# [To do]
Search the material below for lines containing the string "dashed", and copy every one you find.

# [Material supplied]
↓

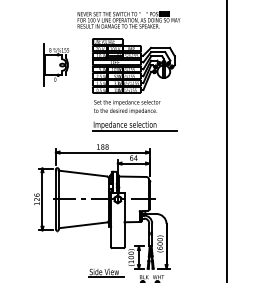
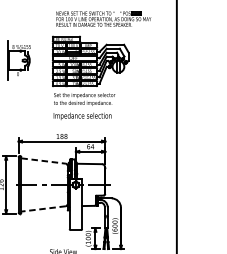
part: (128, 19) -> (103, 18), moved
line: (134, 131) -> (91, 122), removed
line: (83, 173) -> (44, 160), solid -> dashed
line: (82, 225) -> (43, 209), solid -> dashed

↑
↓

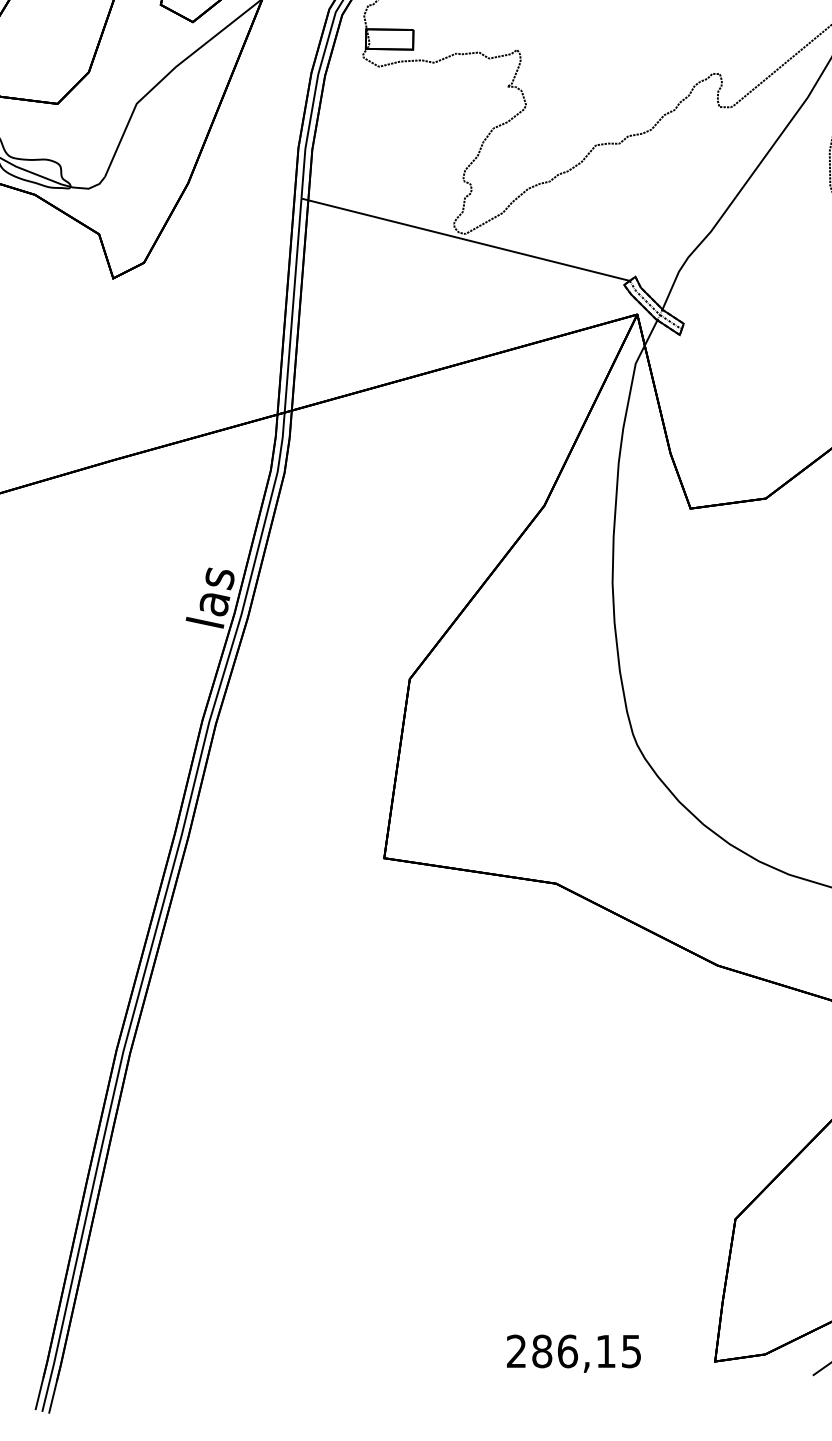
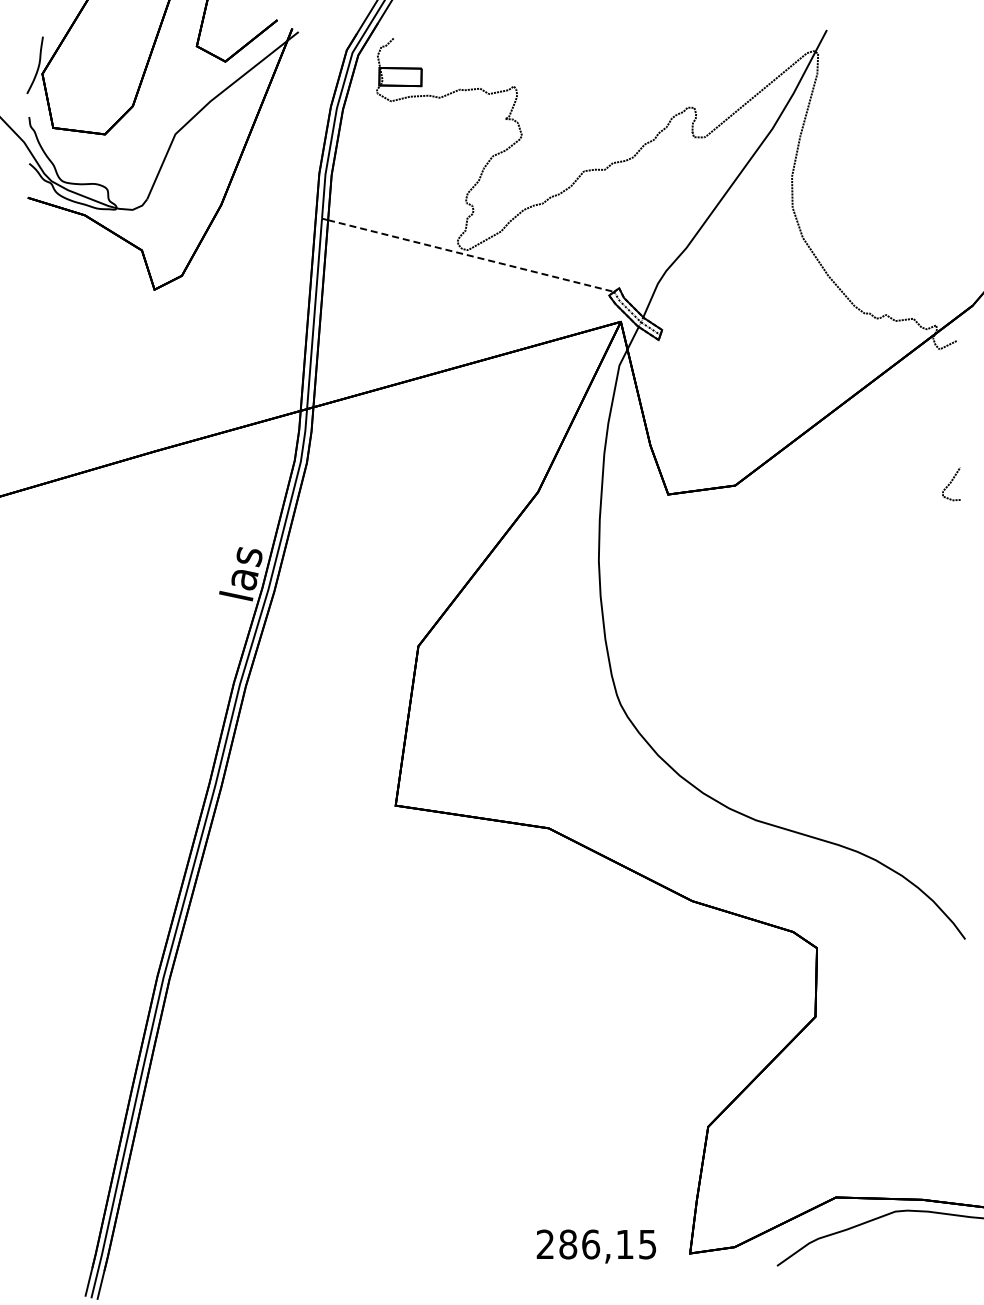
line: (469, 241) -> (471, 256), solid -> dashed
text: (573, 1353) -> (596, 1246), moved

↑

# [Answer for this exercise]
line: (83, 173) -> (44, 160), solid -> dashed
line: (82, 225) -> (43, 209), solid -> dashed
line: (469, 241) -> (471, 256), solid -> dashed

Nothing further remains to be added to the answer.